また、この第2実施形態では、外装ケース80を金属で形成し、外装ケース80及び金属製の裏蓋85をグランド板として機能させる。すなわち、アンテナ体41の一方の給電電極41a又は41bを、導通バネ38cを介して金属製の外装ケース80に接続させている。他方の給電電極41a又は41bに対しては、アンテナ接続ピン44を通じて給電を行う。このとき、アンテナ体41は、1波長ループアンテナであることから、給電に対して自己平衡作用があり、上記バラン10を介さず、直接給電することも可能である。
以上の説明から明らかなように、電子時計200によれば、電子時計100と同様の効果が得られる。さらなる効果としては、誘電体41dの波長短縮効果と相俟ってアンテナ周囲長を短縮することができ、これによりアンテナ全体をより小型化できる。また、誘電体41dと接触させることで、金属のアンテナパターン41cを動かないように固定することができ、装置の安定性を向上させることができる。また、アンテナ体41の断面を略正方形とすることにより無駄なスペースがなくなり、時計内の空間を有効に活用でき、小形化に寄与することができる。
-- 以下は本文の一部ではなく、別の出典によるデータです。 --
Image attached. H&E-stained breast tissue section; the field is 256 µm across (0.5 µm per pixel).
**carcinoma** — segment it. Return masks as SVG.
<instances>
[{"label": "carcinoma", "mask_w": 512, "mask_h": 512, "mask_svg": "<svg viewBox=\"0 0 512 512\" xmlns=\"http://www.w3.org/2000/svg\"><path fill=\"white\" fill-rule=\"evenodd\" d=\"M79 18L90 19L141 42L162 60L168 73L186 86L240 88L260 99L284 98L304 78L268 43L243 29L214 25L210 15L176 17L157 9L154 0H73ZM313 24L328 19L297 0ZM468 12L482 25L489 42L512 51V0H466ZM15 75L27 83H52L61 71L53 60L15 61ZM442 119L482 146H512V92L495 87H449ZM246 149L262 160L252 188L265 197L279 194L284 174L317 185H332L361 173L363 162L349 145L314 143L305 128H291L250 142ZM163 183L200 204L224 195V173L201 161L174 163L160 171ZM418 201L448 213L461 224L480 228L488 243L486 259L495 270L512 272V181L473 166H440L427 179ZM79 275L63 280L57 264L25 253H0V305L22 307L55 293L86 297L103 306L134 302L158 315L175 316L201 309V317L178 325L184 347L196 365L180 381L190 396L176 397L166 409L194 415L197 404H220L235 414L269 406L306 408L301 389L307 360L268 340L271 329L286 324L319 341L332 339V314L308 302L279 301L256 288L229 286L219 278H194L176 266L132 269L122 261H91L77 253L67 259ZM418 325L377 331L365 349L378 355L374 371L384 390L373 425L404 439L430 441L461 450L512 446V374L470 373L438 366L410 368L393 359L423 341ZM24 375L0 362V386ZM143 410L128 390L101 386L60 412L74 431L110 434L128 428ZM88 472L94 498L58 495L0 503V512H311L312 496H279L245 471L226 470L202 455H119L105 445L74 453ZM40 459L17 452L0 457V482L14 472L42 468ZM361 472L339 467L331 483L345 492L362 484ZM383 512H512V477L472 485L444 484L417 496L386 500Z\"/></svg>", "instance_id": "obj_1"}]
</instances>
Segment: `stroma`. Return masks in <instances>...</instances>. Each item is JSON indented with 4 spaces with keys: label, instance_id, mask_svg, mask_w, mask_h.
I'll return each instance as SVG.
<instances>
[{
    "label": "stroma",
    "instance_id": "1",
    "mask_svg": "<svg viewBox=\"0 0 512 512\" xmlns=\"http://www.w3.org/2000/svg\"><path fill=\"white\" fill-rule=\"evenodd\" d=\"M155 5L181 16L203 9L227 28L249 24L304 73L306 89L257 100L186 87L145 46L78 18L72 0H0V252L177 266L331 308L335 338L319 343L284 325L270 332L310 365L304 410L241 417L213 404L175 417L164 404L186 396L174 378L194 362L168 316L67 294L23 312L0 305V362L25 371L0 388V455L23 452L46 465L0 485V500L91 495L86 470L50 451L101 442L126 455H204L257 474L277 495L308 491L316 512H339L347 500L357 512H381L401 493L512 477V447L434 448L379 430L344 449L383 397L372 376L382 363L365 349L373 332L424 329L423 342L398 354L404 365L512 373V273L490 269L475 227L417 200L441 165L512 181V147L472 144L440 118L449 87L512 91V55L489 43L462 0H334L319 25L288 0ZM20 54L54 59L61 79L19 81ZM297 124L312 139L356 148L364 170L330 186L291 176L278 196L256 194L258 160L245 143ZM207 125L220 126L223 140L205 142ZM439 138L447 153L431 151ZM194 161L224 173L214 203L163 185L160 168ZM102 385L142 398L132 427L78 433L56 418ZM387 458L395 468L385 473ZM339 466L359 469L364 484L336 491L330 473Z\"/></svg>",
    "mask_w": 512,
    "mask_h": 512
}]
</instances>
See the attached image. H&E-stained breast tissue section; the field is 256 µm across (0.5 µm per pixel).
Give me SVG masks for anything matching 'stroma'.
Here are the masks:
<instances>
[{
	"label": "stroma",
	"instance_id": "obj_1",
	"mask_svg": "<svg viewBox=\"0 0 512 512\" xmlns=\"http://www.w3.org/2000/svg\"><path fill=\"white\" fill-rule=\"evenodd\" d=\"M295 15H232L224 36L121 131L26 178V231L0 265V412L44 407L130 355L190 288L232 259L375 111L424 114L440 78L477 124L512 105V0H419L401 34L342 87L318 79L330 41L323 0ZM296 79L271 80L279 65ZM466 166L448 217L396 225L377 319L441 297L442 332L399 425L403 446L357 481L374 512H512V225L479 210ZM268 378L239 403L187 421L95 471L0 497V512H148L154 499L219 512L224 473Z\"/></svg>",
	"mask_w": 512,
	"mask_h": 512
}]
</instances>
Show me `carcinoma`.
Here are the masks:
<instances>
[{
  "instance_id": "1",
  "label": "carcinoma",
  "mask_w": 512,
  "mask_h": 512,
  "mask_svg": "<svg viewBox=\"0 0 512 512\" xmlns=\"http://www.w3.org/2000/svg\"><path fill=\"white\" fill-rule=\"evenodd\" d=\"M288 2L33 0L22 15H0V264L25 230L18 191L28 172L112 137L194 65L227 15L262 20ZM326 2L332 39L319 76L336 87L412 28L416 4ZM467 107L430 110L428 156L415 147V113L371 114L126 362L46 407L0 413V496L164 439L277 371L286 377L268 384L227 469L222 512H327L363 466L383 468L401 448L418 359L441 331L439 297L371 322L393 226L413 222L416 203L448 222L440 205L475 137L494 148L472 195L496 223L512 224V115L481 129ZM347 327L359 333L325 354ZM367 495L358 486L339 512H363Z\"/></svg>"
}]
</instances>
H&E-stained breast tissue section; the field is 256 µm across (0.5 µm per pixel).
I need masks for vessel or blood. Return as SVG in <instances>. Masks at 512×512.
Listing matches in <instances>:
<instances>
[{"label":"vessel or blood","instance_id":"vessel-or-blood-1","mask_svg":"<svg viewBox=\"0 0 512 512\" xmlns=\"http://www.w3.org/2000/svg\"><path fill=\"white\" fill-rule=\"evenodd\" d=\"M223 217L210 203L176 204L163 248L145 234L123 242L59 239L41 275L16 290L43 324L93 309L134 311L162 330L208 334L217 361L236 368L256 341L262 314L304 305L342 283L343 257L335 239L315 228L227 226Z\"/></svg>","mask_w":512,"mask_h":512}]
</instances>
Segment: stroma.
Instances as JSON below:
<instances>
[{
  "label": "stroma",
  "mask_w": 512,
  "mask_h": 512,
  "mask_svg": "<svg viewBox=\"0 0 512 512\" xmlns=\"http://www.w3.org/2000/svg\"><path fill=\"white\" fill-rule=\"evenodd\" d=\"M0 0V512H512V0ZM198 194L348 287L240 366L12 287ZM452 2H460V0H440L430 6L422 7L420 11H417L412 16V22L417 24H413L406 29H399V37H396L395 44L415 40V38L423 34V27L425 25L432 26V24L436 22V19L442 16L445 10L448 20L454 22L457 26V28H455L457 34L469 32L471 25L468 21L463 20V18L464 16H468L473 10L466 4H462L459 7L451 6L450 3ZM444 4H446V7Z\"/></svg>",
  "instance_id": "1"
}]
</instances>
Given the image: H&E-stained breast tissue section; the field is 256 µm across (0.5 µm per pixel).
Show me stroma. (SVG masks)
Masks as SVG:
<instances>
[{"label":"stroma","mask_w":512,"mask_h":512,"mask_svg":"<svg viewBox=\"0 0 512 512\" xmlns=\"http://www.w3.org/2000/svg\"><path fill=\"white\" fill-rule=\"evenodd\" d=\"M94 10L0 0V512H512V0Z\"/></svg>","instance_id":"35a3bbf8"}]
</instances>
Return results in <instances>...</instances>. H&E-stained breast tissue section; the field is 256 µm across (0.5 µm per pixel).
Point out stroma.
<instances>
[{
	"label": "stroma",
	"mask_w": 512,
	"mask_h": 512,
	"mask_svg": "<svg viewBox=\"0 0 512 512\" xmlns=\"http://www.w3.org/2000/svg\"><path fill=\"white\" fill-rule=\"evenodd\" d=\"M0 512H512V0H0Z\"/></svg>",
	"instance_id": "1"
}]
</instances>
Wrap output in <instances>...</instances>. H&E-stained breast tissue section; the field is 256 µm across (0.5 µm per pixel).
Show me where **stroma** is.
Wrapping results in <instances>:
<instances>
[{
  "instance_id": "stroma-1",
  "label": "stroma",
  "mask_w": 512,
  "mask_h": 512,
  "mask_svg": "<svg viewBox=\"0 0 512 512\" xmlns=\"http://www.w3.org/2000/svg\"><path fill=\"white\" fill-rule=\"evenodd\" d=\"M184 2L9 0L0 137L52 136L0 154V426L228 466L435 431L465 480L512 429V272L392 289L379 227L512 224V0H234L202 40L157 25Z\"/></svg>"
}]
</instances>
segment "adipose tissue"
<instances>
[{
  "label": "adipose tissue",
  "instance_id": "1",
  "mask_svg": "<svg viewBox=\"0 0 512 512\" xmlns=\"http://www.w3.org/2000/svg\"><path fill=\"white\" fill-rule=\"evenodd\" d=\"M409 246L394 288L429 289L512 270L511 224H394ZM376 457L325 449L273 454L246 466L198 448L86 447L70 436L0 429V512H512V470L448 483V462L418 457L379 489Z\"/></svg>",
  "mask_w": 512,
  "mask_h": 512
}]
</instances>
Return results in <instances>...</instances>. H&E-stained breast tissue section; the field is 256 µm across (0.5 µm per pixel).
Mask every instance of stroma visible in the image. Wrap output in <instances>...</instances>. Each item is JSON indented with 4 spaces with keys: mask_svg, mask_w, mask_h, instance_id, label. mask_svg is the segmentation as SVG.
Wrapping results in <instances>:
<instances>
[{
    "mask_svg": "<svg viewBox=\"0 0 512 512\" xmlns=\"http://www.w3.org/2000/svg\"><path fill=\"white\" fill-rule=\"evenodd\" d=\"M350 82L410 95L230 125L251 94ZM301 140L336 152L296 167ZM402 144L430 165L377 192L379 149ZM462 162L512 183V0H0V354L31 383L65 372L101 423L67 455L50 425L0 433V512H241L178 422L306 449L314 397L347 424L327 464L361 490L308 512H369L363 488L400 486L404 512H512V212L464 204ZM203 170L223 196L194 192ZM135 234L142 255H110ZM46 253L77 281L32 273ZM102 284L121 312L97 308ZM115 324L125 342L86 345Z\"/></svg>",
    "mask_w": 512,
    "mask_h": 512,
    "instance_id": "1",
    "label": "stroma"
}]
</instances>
本実施形態では、ループアンテナの方側の給電電極41a又は41bを通じて、導通バネ38cを介して外装ケース80をグランド板として機能させることから、アンテナ接続ピン44を1個とさせることができ、構造が簡単になりコストダウンを図ることができ、また給電電極を配置する位置の自由度を高めることができる。さらに、アンテナ体41の給電に対する自己平衡作用によって、上記バラン10を省略することによっても、小型化を促すことができる。